→ **Stated goal**
Format every one of the lines below as a JSON list of strings, one string per line, skipping blank lines. Leave the pictures out of the answer.

━━ Supplied data ━━

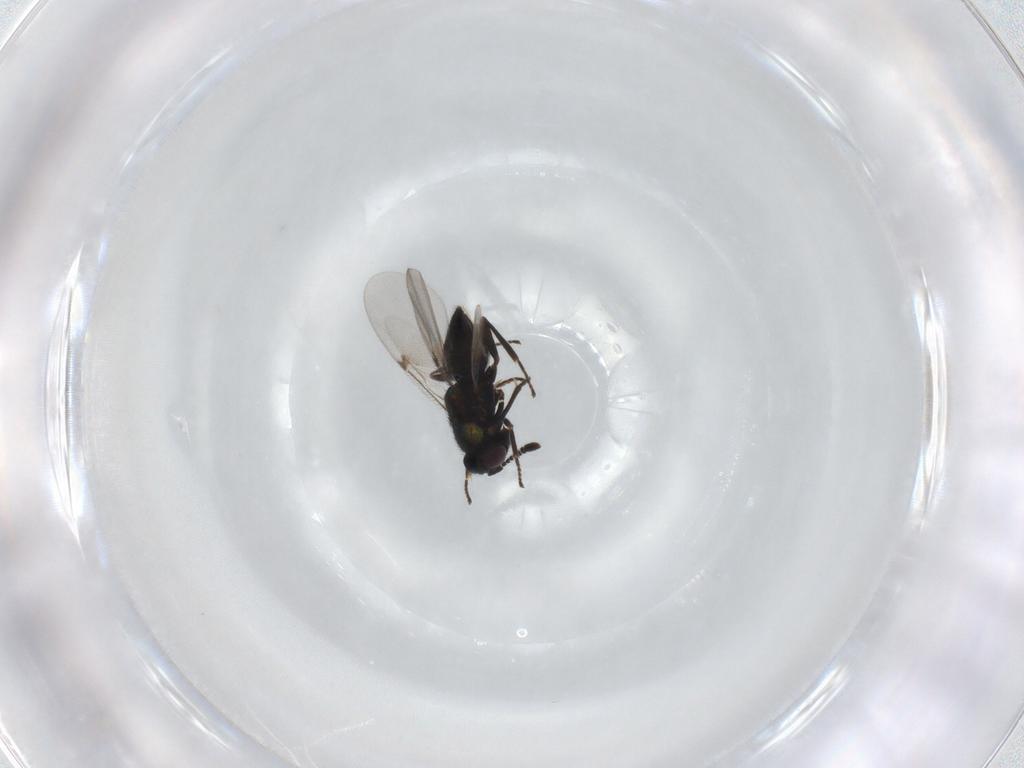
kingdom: Animalia
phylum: Arthropoda
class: Insecta
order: Hymenoptera
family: Encyrtidae
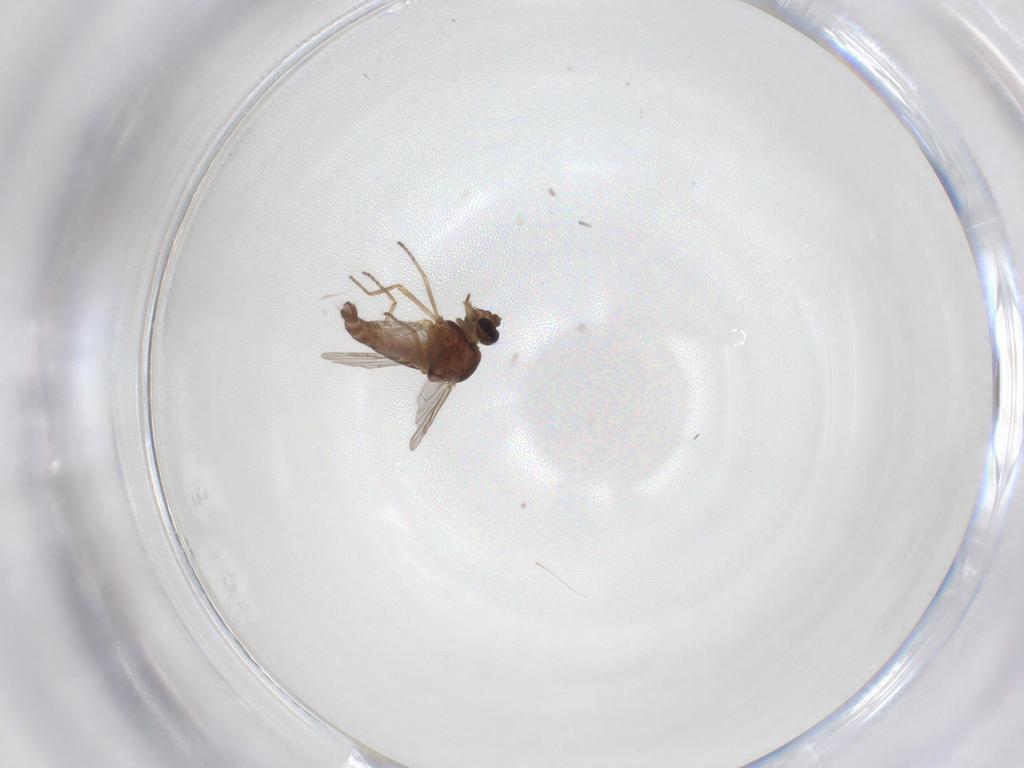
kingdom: Animalia
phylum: Arthropoda
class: Insecta
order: Diptera
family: Ceratopogonidae
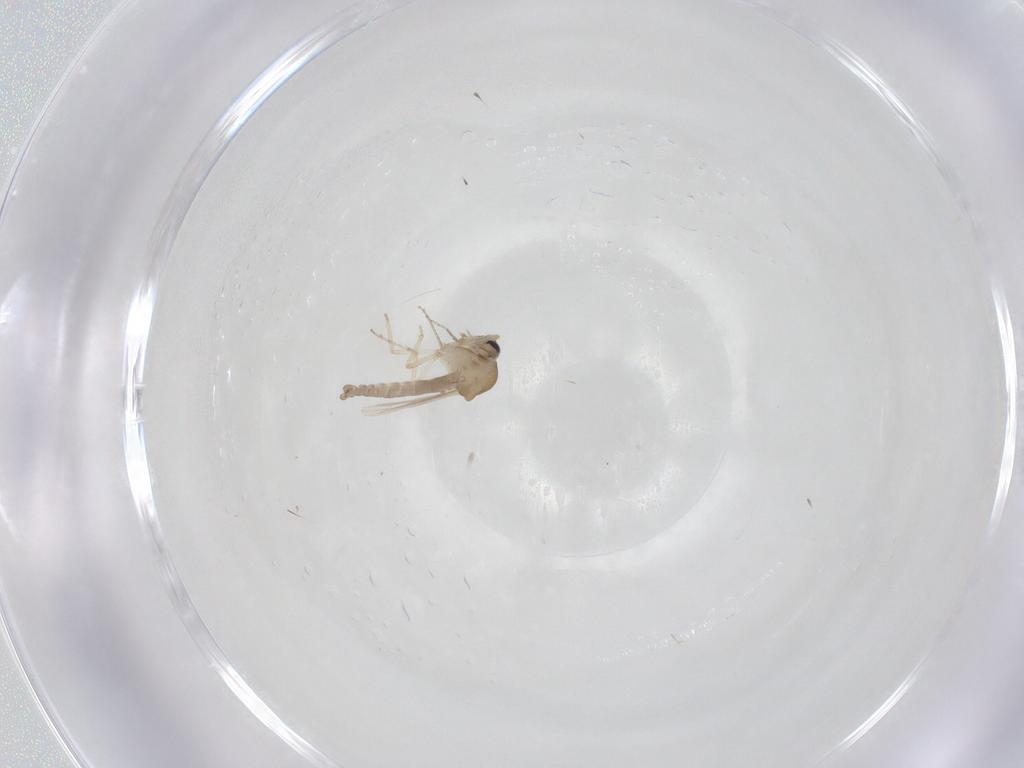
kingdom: Animalia
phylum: Arthropoda
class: Insecta
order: Diptera
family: Ceratopogonidae
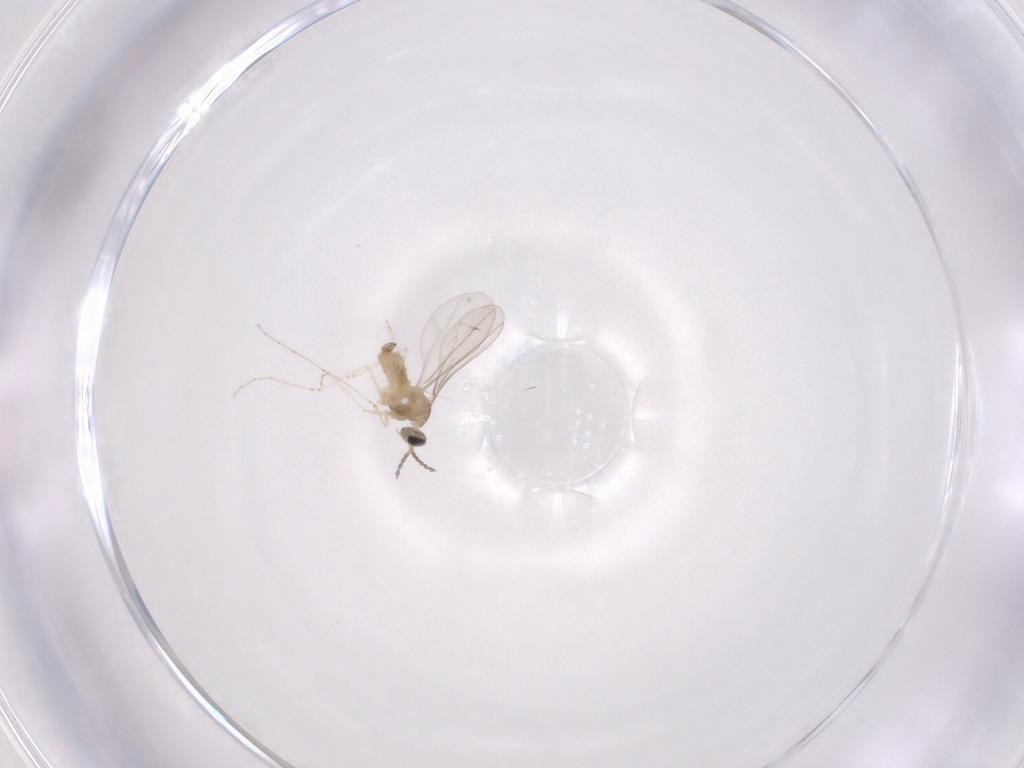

━━━

→ **Response to the exercise**
[
  "kingdom: Animalia",
  "phylum: Arthropoda",
  "class: Insecta",
  "order: Hymenoptera",
  "family: Encyrtidae",
  "kingdom: Animalia",
  "phylum: Arthropoda",
  "class: Insecta",
  "order: Diptera",
  "family: Ceratopogonidae",
  "kingdom: Animalia",
  "phylum: Arthropoda",
  "class: Insecta",
  "order: Diptera",
  "family: Ceratopogonidae"
]